The Rivière Port-Daniel flows in the administrative region of Gaspésie–Îles-de-la-Madeleine, Quebec, Canada. More specifically, this river crosses successively:
- the southern part of the unorganized territory of Rivière-Bonaventure (township of Weir), in the Bonaventure Regional County Municipality; and
- the municipality of Port-Daniel–Gascons ("Rivière-Port-Daniel" sector), in the MRC Le Rocher-Percé Regional County Municipality.

The "Rivière Port-Daniel" is a tributary of the north shore of the barachois of the hamlet of "Rivière-Port-Daniel" which opens to the south in the bay of Port-Daniel, located on the north shore of the Chaleur Bay; the latter in turn opens eastward onto the Gulf of St. Lawrence.

== Geography ==

The "Port-Daniel river" takes its source from mountain streams in the northwestern part of the township of Weir which is part of the unorganized territory of Rivière-Bonaventure. Its source is located on the eastern slope of the dividing line; McCrea Creek drains the North Slope and the Grand Pabos West River the Northeast Slope. The upper part of the “Port-Daniel River” flows more or less parallel to the south side of McCallum Creek and the Grand Pabos River.

This source of the river is located at:
- 2.3 km south-east of the southern limit of Canton de Guéguen, located in the unorganized territory of Bonaventure River;
- 2.5 km northeast of the eastern limit of the township of Honorat, located in the unorganized territory of Bonaventure River;
- 1.0 km southwest of the limit of the MRC of Le Rocher-Percé Regional County Municipality;
- 3.5 km Northwest of the Canadian National railway bridge which spans the mouth of the "Bacharois de Rivière-Port-Daniel".

From its source, the "Rivière Port-Daniel" flows on 30.7 km towards the East, then the South-East, especially in forest and mountainous areas, divided into the following segments:

Upper course of the river (segment of 14.6 km)
- 7.1 km towards the south-east, up to the confluence of the Ravin Vert stream (coming from the west);
- 3.1 km towards the south-east, up to the confluence of the Grand Ravin stream (coming from the north-west);
- 1.3 km towards the south-east, to the confluence of the Nadeau stream (coming from the west);
- 3.1 km towards the south-east, to the limit of the former municipality of Port-Daniel (now designated Port-Daniel–Gascons).

Intermediate course of the river (forming the western limit of the Réserve faunique de Port-Daniel) (9.2 km)
- 5.6 km towards the south-east, up to the outlet of Lac Marguerite (coming from the north-east);
- 0.3 km towards the south-east, in the "Port-Daniel" sector, to the outlet of Lac Gillis (coming from the east);
- 3.3 km towards the South-East, up to the South-West limit of the Réserve faunique de Port-Daniel;

Lower course of the river (segment of 6.9 km)
- 3.5 km towards the South, forming a curve towards the East, until the confluence of the Lac à la Pelle stream (coming from the North-East);
- 3.4 km towards the southwest, to the confluence of the river.
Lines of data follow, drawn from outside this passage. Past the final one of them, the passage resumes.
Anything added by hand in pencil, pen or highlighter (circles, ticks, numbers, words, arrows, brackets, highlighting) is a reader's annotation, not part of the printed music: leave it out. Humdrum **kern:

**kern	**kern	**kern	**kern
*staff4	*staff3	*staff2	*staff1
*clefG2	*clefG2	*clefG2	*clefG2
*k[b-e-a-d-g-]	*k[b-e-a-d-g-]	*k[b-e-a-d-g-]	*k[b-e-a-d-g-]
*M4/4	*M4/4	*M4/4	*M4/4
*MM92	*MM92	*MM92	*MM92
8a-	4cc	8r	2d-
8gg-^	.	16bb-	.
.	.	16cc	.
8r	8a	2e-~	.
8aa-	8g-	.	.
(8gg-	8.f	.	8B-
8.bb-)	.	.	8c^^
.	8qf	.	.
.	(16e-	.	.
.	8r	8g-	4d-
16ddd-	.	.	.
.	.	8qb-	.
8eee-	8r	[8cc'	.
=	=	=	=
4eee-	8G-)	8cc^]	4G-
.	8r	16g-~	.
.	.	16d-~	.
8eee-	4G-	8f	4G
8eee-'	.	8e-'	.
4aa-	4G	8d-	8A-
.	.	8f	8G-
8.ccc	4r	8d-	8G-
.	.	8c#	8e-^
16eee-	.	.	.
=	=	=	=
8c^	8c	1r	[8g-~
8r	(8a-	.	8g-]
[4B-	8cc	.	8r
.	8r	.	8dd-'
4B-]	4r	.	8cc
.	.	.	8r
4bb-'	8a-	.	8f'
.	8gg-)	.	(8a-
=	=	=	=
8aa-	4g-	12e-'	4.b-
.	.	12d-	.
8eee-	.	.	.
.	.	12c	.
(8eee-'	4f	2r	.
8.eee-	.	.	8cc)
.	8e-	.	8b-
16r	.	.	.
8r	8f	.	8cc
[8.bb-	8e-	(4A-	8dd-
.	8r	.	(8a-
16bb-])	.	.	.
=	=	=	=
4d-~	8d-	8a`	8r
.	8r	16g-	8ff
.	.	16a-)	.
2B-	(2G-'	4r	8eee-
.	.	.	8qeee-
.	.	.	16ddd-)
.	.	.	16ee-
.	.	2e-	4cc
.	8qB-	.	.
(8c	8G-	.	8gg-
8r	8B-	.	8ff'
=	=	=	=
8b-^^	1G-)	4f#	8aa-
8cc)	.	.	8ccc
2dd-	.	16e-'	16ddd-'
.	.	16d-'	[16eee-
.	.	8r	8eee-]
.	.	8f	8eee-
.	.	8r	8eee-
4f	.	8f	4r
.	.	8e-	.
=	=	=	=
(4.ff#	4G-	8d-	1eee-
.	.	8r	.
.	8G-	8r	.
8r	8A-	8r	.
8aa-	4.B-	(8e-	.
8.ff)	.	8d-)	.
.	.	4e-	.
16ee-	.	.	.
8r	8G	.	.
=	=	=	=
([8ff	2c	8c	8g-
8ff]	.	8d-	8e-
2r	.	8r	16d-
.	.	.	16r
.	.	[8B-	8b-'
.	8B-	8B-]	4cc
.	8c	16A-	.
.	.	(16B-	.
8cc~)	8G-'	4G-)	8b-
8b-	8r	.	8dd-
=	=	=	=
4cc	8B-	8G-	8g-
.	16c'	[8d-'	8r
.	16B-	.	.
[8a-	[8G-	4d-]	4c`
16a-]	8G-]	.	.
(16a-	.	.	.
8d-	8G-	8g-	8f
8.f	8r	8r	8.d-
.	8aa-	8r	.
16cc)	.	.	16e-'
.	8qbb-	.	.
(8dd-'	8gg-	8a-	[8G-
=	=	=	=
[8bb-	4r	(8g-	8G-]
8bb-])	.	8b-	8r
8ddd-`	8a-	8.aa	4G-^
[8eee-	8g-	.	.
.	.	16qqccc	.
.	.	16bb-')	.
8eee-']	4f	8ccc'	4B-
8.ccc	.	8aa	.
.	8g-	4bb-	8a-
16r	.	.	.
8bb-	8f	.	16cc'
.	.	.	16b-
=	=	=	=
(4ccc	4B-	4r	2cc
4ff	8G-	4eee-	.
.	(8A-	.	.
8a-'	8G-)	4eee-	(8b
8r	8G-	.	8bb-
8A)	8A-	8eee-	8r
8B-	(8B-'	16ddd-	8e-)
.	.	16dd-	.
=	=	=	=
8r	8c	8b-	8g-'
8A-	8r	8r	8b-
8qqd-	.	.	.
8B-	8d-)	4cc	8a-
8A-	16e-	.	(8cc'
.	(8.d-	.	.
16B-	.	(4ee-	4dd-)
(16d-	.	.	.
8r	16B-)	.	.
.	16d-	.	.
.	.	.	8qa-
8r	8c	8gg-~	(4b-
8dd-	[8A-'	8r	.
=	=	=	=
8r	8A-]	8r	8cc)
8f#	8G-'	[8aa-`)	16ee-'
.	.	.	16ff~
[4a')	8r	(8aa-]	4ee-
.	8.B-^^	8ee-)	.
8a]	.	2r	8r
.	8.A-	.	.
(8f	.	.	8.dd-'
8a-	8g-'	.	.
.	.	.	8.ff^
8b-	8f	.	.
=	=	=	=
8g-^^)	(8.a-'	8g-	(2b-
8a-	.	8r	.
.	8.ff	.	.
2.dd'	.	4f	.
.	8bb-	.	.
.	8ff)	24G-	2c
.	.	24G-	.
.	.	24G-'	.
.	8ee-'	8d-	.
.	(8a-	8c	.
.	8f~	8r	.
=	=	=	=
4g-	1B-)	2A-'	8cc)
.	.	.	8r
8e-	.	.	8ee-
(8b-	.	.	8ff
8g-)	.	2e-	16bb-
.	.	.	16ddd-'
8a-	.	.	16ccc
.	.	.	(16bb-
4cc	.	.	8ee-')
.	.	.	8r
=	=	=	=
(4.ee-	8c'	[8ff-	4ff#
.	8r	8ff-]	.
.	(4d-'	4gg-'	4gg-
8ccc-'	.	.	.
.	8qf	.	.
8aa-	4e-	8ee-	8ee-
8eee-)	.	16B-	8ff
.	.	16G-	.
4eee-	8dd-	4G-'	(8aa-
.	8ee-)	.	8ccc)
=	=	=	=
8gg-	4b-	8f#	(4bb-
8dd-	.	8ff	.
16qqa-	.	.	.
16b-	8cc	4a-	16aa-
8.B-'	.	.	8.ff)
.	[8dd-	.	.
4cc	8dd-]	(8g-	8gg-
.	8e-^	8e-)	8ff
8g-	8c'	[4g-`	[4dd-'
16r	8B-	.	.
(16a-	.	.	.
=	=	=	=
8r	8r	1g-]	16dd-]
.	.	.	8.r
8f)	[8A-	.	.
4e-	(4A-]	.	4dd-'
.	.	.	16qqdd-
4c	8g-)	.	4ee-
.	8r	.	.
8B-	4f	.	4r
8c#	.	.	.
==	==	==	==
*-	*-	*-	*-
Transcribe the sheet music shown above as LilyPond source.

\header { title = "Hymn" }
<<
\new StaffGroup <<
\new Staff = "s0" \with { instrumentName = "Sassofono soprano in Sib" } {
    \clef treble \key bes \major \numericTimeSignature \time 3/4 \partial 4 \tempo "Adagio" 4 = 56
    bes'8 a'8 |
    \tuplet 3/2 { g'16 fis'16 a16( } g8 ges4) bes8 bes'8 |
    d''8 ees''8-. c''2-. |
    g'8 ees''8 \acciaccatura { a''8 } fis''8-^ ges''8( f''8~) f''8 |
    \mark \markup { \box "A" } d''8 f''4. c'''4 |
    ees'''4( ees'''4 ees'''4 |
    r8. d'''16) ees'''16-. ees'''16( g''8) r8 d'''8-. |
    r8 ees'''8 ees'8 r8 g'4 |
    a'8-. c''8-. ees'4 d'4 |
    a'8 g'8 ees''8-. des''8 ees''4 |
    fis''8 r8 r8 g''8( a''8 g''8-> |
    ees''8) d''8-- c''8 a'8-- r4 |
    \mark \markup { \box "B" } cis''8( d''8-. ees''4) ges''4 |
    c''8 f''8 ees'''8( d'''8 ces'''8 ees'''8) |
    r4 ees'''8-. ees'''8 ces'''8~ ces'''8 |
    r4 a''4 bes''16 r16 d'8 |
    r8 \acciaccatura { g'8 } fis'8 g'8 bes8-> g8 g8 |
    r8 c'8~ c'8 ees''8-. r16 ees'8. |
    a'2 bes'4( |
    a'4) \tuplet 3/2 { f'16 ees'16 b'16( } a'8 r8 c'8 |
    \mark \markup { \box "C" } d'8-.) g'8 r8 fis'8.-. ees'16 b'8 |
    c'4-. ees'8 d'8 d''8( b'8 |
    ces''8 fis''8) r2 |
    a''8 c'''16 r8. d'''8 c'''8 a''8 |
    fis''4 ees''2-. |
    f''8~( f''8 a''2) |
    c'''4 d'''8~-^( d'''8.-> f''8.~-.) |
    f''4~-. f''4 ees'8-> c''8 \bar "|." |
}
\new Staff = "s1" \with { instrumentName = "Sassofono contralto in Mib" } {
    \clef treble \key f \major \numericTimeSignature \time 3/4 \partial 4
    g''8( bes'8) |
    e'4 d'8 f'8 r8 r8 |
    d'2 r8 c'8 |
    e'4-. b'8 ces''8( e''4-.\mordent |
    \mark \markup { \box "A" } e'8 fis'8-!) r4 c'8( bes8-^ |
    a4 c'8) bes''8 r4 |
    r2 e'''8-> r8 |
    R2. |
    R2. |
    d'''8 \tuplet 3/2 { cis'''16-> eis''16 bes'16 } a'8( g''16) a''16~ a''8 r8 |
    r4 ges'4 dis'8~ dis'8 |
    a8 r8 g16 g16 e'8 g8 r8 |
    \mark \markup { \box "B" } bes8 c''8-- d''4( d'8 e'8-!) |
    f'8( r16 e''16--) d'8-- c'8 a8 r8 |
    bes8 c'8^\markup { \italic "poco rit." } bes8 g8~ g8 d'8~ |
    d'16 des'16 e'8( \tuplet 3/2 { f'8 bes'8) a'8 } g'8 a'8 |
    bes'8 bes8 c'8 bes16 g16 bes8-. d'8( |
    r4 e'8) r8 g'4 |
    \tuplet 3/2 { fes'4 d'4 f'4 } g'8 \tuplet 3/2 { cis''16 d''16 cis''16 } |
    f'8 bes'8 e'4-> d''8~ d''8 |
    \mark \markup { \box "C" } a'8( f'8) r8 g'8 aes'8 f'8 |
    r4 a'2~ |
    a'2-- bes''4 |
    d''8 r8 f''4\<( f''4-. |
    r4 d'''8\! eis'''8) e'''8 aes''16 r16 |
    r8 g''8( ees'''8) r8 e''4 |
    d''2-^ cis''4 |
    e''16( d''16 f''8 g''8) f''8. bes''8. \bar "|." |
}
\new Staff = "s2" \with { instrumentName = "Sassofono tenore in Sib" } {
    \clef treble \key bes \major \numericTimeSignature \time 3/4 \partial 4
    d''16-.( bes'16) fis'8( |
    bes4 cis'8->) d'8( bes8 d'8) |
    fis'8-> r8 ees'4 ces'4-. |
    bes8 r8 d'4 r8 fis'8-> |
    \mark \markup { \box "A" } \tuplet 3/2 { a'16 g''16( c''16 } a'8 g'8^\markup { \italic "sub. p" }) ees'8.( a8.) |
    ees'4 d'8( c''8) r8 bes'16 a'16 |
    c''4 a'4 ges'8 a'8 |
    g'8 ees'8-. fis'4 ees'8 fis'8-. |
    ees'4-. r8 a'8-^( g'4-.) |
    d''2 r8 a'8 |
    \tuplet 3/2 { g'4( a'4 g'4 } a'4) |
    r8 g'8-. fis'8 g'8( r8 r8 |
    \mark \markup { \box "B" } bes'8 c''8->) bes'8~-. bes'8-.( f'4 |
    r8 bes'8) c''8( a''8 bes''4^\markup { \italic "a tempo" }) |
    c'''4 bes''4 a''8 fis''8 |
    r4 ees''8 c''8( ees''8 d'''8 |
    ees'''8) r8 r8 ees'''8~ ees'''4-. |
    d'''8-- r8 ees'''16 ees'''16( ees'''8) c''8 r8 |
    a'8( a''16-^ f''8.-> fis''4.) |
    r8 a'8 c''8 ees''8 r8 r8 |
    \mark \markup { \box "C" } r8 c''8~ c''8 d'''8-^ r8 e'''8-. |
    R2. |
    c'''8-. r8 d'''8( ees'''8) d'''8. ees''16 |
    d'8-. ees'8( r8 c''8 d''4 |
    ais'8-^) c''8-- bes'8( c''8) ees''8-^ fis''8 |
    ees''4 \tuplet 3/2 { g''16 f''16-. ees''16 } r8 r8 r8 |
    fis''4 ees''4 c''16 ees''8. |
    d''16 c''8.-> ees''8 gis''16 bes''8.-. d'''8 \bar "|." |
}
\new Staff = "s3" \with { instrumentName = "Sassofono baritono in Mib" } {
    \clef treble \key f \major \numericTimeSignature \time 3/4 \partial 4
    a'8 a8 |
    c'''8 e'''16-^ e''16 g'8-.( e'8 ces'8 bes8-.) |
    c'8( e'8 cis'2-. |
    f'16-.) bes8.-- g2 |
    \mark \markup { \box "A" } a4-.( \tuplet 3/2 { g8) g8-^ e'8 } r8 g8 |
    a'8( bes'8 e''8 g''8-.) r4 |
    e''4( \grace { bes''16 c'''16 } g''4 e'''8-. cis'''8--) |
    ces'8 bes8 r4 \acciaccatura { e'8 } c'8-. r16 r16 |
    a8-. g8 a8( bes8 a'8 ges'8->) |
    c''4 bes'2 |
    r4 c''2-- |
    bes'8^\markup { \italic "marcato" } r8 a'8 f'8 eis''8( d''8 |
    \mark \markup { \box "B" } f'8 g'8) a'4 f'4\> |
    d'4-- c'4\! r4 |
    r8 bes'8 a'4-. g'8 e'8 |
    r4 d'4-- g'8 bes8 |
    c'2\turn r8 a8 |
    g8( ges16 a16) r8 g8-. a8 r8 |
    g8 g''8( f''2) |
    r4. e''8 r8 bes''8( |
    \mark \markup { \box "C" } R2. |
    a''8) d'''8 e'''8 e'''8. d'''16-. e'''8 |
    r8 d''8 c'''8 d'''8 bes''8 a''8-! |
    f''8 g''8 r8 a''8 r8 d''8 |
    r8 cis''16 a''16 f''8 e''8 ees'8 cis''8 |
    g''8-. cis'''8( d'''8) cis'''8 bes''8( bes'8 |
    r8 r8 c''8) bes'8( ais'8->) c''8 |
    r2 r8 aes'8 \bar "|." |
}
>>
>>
The Rivière Port-Daniel flows onto the north shore of the barachois in the hamlet of Rivière-Port-Daniel, crossing the sandstone at low tide. This barachois is bounded on the east side by the Pointe à la Croix and on the south side by a jetty which juts out towards the northeast. These two strips of land are linked by the Canadian National railway bridge and by route 132.

This barachois empties on the south-east side into the “Baie de Port-Daniel”, which opens towards the south-east into Chaleur Bay. This bay, the width of which at the opening is 2.8 km, is delimited by the "Cap de la Vieille" (on the east side) and by the Pointe du Sud-Ouest.

The confluence of the Port-Daniel river is located:
- on the west side of the hamlet Rivière-Port-Daniel;
- at 0.4 km northeast of the confluence of the Rivière Port-Daniel du Milieu;
- at 1.8 km northwest of the Canadian National railway bridge spanning the mouth of the barachois in the hamlet of Rivière-Port-Daniel.

== Toponymy ==
The toponym “Rivière Port-Daniel” was made official on January 21, 1975, at the Commission de toponymie du Québec.